▶ **TEXTO DEL DOCUMENTO**
━━━━━━━━━━━━━━━━━━━━
Convertirte en adulto mayor es difícil, pero resulta peor si ocurre en un país como el Perú. Un informe de la Defensoría del Pueblo muestra en algo la magnitud del problema al indicar que el 99% de las mujeres adultas de las zonas rurales no recibe una pensión de jubilación, así hayan trabajado toda su vida, y la mayoría carece de acceso a la salud, a una vivienda digna o, por último, a una vida sin violencia.
Si la norma, a todas luces, parece conciliar con el sentido común, ¿por qué entonces esta despertaría resquemores? ¿Por qué algunos congresistas en los dos últimos Congresos se quitarían las mascarillas que deberían mantener cual escudos en pro de la defensa de los intereses generales para asumir una gran distancia social con la iniciativa?
¿Qué existe en dicha norma como para haber merecido semejante demora que devino en una lucha entre el bien y el mal, en la búsqueda de su confinamiento en las calendas griegas, en tortuosas negociaciones tras bambalinas y en maniobras dignas de la mejor novela kafkiana como el uso inédito del mecanismo legislativo denominado ‘reconsideración de la reconsideración’ (sic) para conseguir su aprobación?
El motivo de la larga postergación sería risible, si no estuviese en juego el destino de tantas personas. Como si se tratase del espantapájaros de la película de El Mago de Oz, el hecho de que en algunos párrafos del tratado internacional apareciesen los términos “igualdad de género” y “orientación sexual” encendió las antorchas y derivó en un burdo maniquí que esta vez no alejó a las aves, sino a algunos representantes del pueblo a endosar su respaldo a la Convención.
━━━━━━━━━━━━━━━━━━━━
▶ **INFORMACIÓN DE ORIGEN**
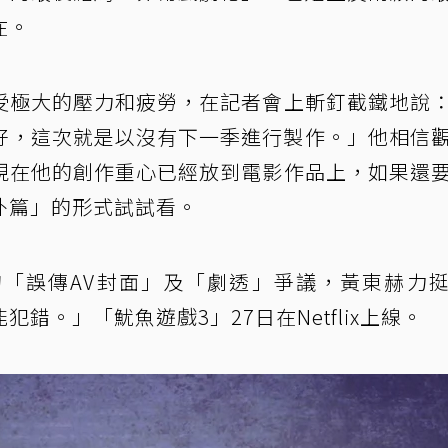
在。
受極大的壓力和疲勞，在記者會上斬釘截鐵地說
x說好，這次就是以沒有下一季進行製作。」他相信
現在他的創作重心已經放到電影作品上，如果還
外篇」的形式試試看。
「誤傳AV封面」及「劇透」爭議，黃東赫力
錯。」「魷魚遊戲3」27日在Netflix上線。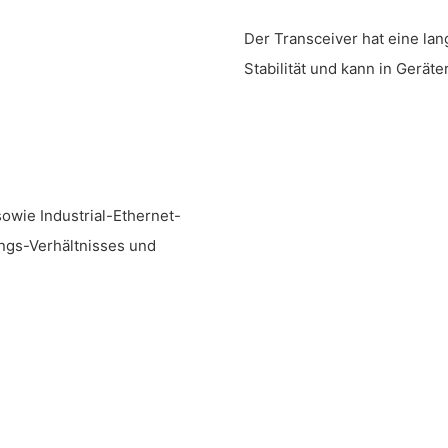
Der Transceiver hat eine lan
Stabilität und kann in Gerä
owie Industrial-Ethernet-
ngs-Verhältnisses und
━━━━━━━━━━━━━━━━━━━━
▶ **OBJETIVO DEL EJERCICIO**
Devuelve, sin ningún cambio, el fragmento del texto sobre los adultos mayores en el Perú que va de "Si la norma, a" a "con la iniciativa?", ambos incluidos.

▶ **RESPUESTA AL EJERCICIO**
Si la norma, a todas luces, parece conciliar con el sentido común, ¿por qué entonces esta despertaría resquemores? ¿Por qué algunos congresistas en los dos últimos Congresos se quitarían las mascarillas que deberían mantener cual escudos en pro de la defensa de los intereses generales para asumir una gran distancia social con la iniciativa?